GunmenOf his postwar fantasies The Ka of Gifford Hillary (1956) is so laughable a combination spy thriller & weird tale that it actually scores highly on camp value, thereby easily recommended. Killed by a death ray, Gifford's astral body continues the great adventure! The Satanist (1960), loose sequel to To the Devil -- A Daughter, is about an occult secret society. Neil Barron thought it one of Wheatley's liveliest novels, while Bleiler in his Guide to Supernatural Literature called it, "Probably the best of Wheatley's later thrillers."

Other weird novels amidst his enormous general output are Such Power is Dangerous (1933) about witchcraft; the catastrophe novel Sixty Days to Live (1939); & The Irish Witch (1973) about a femme fatale evil witch, the only one of the historical novels featuring Roger Brook to incorporate the supernatural.

Wheatley's knowledge of weird fiction was extensive. His anthology A Century of Horror (1935) is a superior, hefty tome which the Penguin Encyclopedia of Horror calls "One of the finest anthologies of all time; no collection of this genre should be without it." He also edited Shafts of Fear (1964) & Quiver of Horror (1964), besides a line of occult novels. With his interest in the short form it is surprising he did not write more in the way of the short story himself. His collections are Mediterranean Nights (1942) & Gunmen, Gallants, & Ghosts (1943), the latter a mix of criminist, swashbuckling historicals & supernatural shorts, including four tales of occult detective Niels Orsen in imitation of William Hope Hodgson's Carnaki. Wheatley dashed these collections together mainly from vagrant writings to meet contracted deadlines at a time when he was too busy with war service to compose novels.
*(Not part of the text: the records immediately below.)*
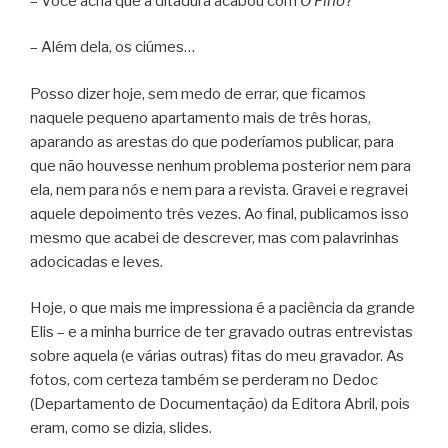
– Você acha que a ditadura acabou com
O Fino
?
– Além dela, os ciúmes…
Posso dizer hoje, sem medo de errar, que ficamos
naquele pequeno apartamento mais de três horas,
aparando as arestas do que poderíamos publicar, para
que não houvesse nenhum problema posterior nem para
ela, nem para nós e nem para a revista. Gravei e regravei
aquele depoimento três vezes. Ao final, publicamos isso
mesmo que acabei de descrever, mas com palavrinhas
adocicadas e leves.
Hoje, o que mais me impressiona é a paciência da grande
Elis – e a minha burrice de ter gravado outras entrevistas
sobre aquela (e várias outras) fitas do meu gravador. As
fotos, com certeza também se perderam no Dedoc
(Departamento de Documentação) da Editora Abril, pois
eram, como se dizia, slides.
Some of the tales are nevertheless worthwhile, with "The Snake" rightly his own favorite, a tale of African magic.

Dennis Wheatley, like Edgar Wallace or E. Phillips Oppenheim, was a mainstream powerhouse whose best sellers relied on genre conventions. But as the posthumous reputations of Wallace & Oppenheim fade with time, Wheatley retains a more lasting interest because of his honest sexual perversity, the imaginativeness of his historicals & horrors, & even for the jingoistic spy novels which by their very exaggeration are ideal popular culture relics to unveil the depths of wartime & Cold War xenophobia in the English-reading world. And the vast entertainment value of such weird novels as To the Devil -- A Daughter, The Haunting of Toby Jugg The Devil Rides Out, They Found Atlantis & The Man Who Missed the War will spare him from sharing the dollar-bin with Wallace & Oppenheim for some while yet to come.